Как-то он подметает улицу перед домом, к нему подошел сосед, а мы, мальчишки, тут же соревнуемся, кто дальше прыгнет. Отец усмехнулся, глядя на нас, и рассказывает соседу: «Как-то немцы сбили нас с высоты и установили на ней пулемет, мы от них бежим вниз, они стреляют, а перед нами речка, не большая, но, все-таки, как отсюда и досюда, – отец показал расстояние метров в 8. – А я плавать не умею. Что делать? Пришлось перепрыгнуть! Рядом со мною бежал лейтенант, ему пуля в пятку попала, так он только километра через полтора это заметил».
Или на какую-то подначку о том, что он не умеет плавать, рассказал: «Раз взрывом бомбы меня сбросило с переправы, но хорошо, что до берега было не далеко. Я не растерялся, опустился на дно и пошел по нему. Так и вышел на берег».
И чтобы закончить с орденами, расскажу еще об оставшемся ордене отца, тем более что интересно сравнить отца в начале войны с отцом в конце ее. Он уже в Германии вместе с десятком саперов на рассвете вел разведку дороги, по которой должен был идти его полк. Наткнулись на немецкие противотанковые мины, саперы начали их снимать и тут заметили немецкую засаду, которая состояла из двух танков, тщательно замаскированных в саду придорожного хутора. Танкисты, судя по всему, спали в тепле на хуторе, а немецкого часового саперы обнаружили у дороги. Эта засада, конечно, не дело саперов, но и отец уже был не тот, что в 1941. Он приказал двум саперам, зайдя с тыла, заложить под гусеницы танков немецкие же мины и замаскировать их.

> Выдержки из данных
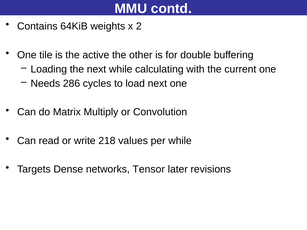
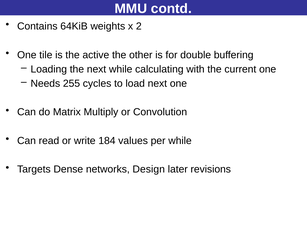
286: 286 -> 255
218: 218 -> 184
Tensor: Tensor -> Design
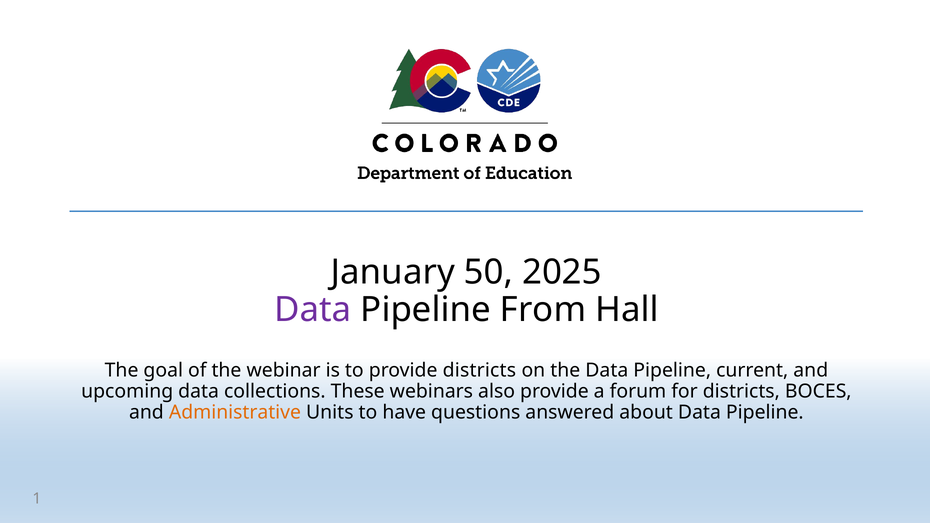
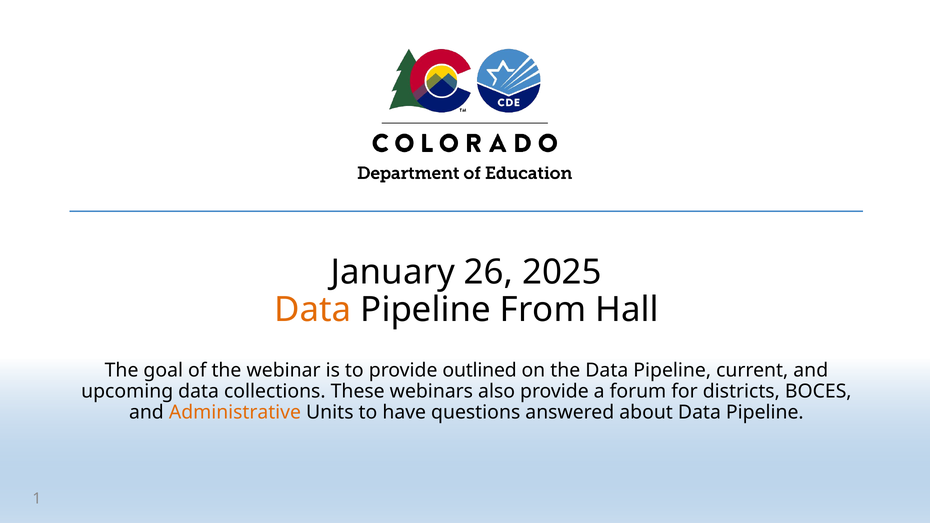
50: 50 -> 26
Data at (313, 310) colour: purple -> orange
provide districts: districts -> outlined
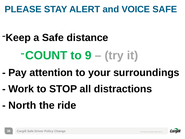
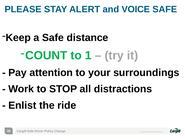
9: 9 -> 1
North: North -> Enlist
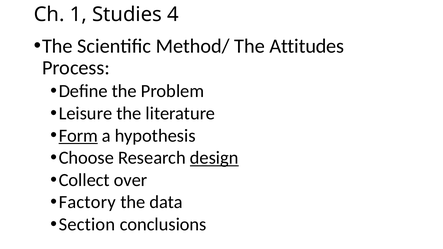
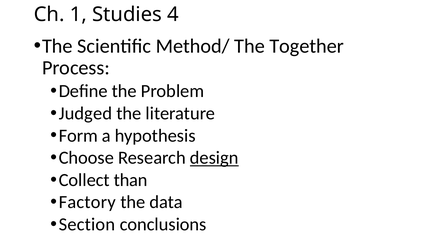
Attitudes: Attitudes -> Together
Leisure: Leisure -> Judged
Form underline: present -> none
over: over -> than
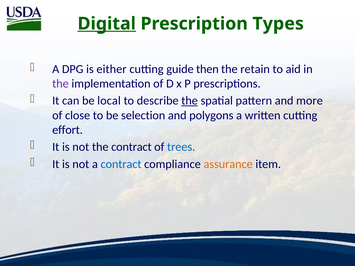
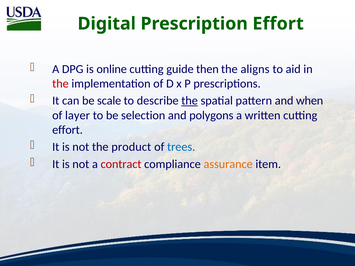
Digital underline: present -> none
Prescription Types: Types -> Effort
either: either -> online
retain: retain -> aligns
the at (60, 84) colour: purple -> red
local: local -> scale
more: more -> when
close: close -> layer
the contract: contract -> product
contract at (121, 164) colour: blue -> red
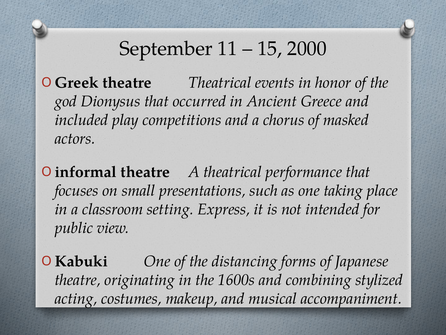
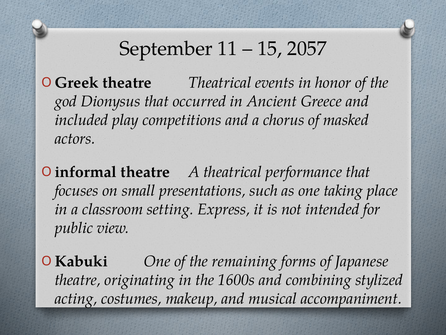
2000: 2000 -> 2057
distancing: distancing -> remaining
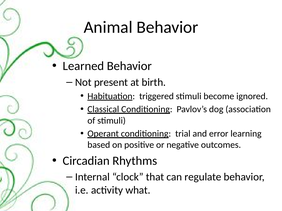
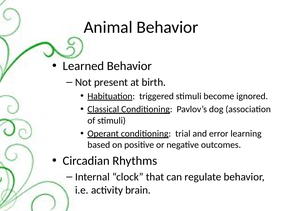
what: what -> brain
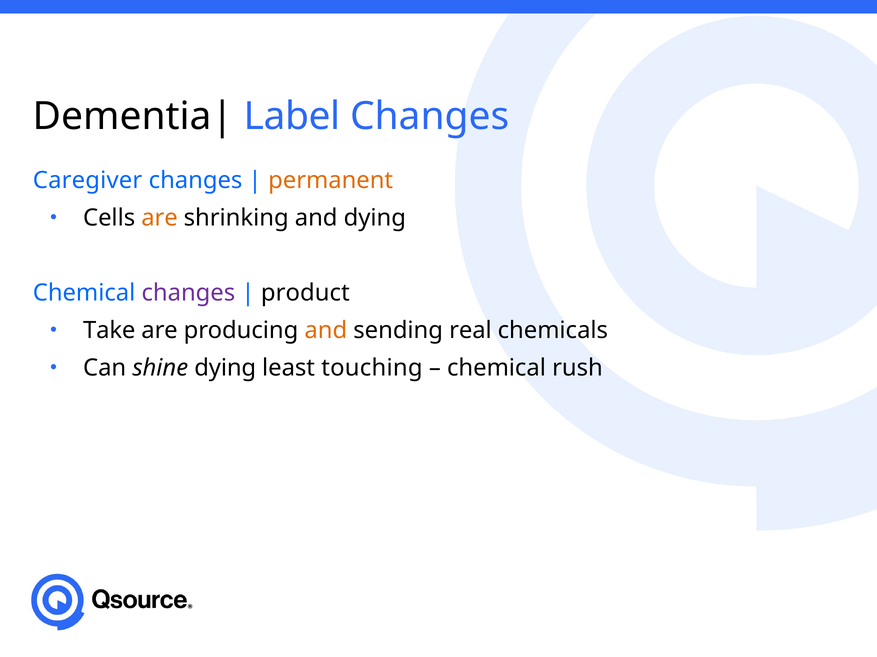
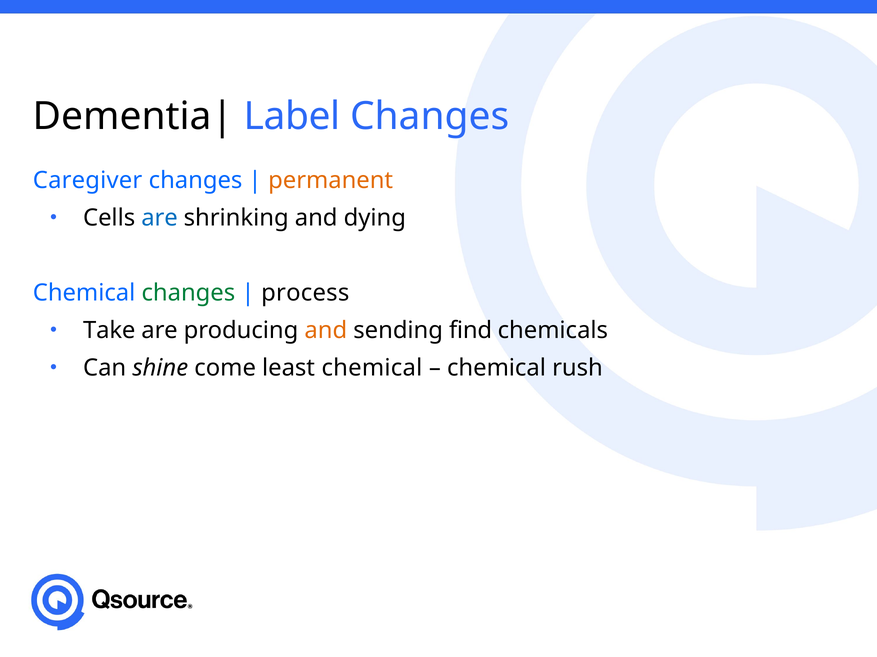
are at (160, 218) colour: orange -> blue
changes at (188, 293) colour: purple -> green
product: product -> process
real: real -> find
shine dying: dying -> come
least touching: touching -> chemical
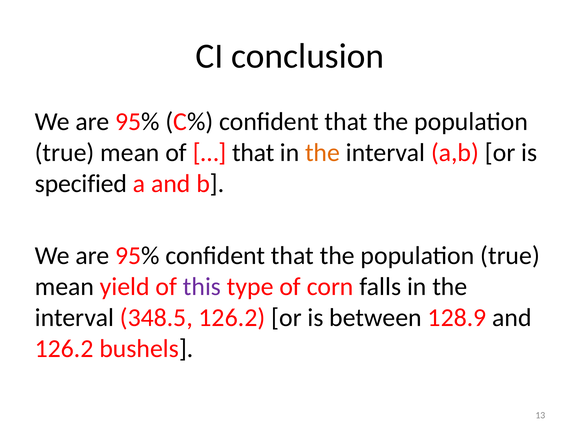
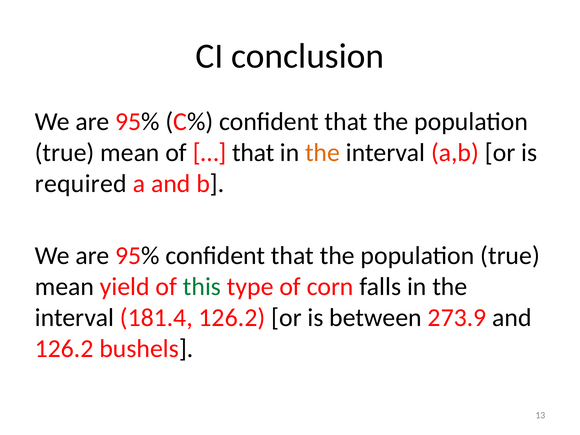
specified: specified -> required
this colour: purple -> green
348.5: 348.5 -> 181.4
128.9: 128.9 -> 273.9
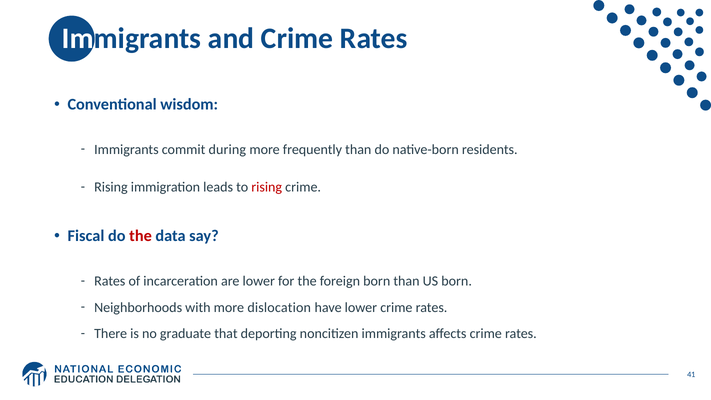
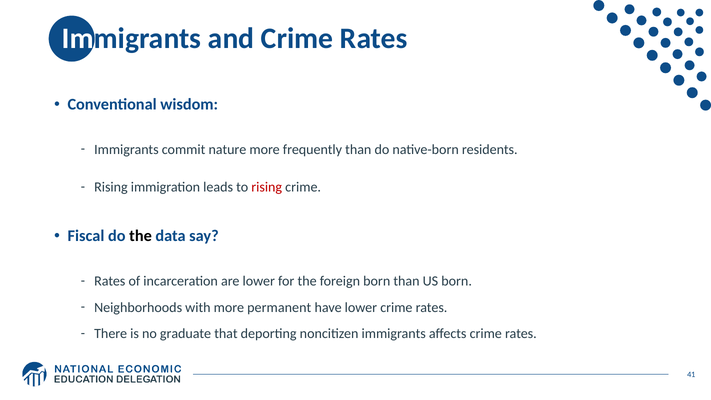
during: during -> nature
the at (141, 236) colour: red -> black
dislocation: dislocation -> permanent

> Задание 1
Верните дословно отрывок рассказа об отце от слов «И чтобы закончить» до слов «и замаскировать их.».
> Задание 2
Продолжите рассказ об отце, начиная сразу после его последнего предложения.
Пункты никак не связаны с рассказом об отце.

> Результат 1
И чтобы закончить с орденами, расскажу еще об оставшемся ордене отца, тем более что интересно сравнить отца в начале войны с отцом в конце ее. Он уже в Германии вместе с десятком саперов на рассвете вел разведку дороги, по которой должен был идти его полк. Наткнулись на немецкие противотанковые мины, саперы начали их снимать и тут заметили немецкую засаду, которая состояла из двух танков, тщательно замаскированных в саду придорожного хутора. Танкисты, судя по всему, спали в тепле на хуторе, а немецкого часового саперы обнаружили у дороги. Эта засада, конечно, не дело саперов, но и отец уже был не тот, что в 1941. Он приказал двум саперам, зайдя с тыла, заложить под гусеницы танков немецкие же мины и замаскировать их.

> Результат 2
Затем расположил саперов со стороны, с которой танки прикрывали строения хутора, и приказал открыть огонь по часовому и по окнам хутора из карабинов. Немцы выскочили из дома, а их танкисты бросились к танкам, но так как из танков не было видно атакующих, то немцы попытались вывести машины из сада. Оба танка подорвались на минах, немцы, бросив машины, отошли. Отец таким образом ликвидировал засаду и захватил два танка. Он и саперы были награждены. Да, это уже не бег в атаку с наганом без барабана. Тут уже и хладнокровие, и расчет.
* * *
Я честно пытался расспросить отца о войне побольше, и не моя вина, что отцу больше вспоминалось о каких-то нелепых случаях, трагических в своей нелепости. Наверное, из этих случаев и состоит война, где сама жизнь - это счастливый случай.
У отца в батальоне был товарищ, офицер-земляк. Этот товарищ нарушил инструкцию по установке минного поля, которую все нарушали. Но... нагромождение нелепиц, и погибли несколько солдат. Товарища судили, а поскольку штрафного батальона в их армии не было, то его отправили рядовым на передовую. Отец начал его оттуда вытаскивать. Для этого он, мотивируя свои просьбы отсутствием офицеров-саперов, выпрашивал его с передовой для производства важных саперных работ, за исполнение которых товарищ получал благодарности от командования. После нескольких благодарностей с товарища отца сняли судимость и восстановили ему звание.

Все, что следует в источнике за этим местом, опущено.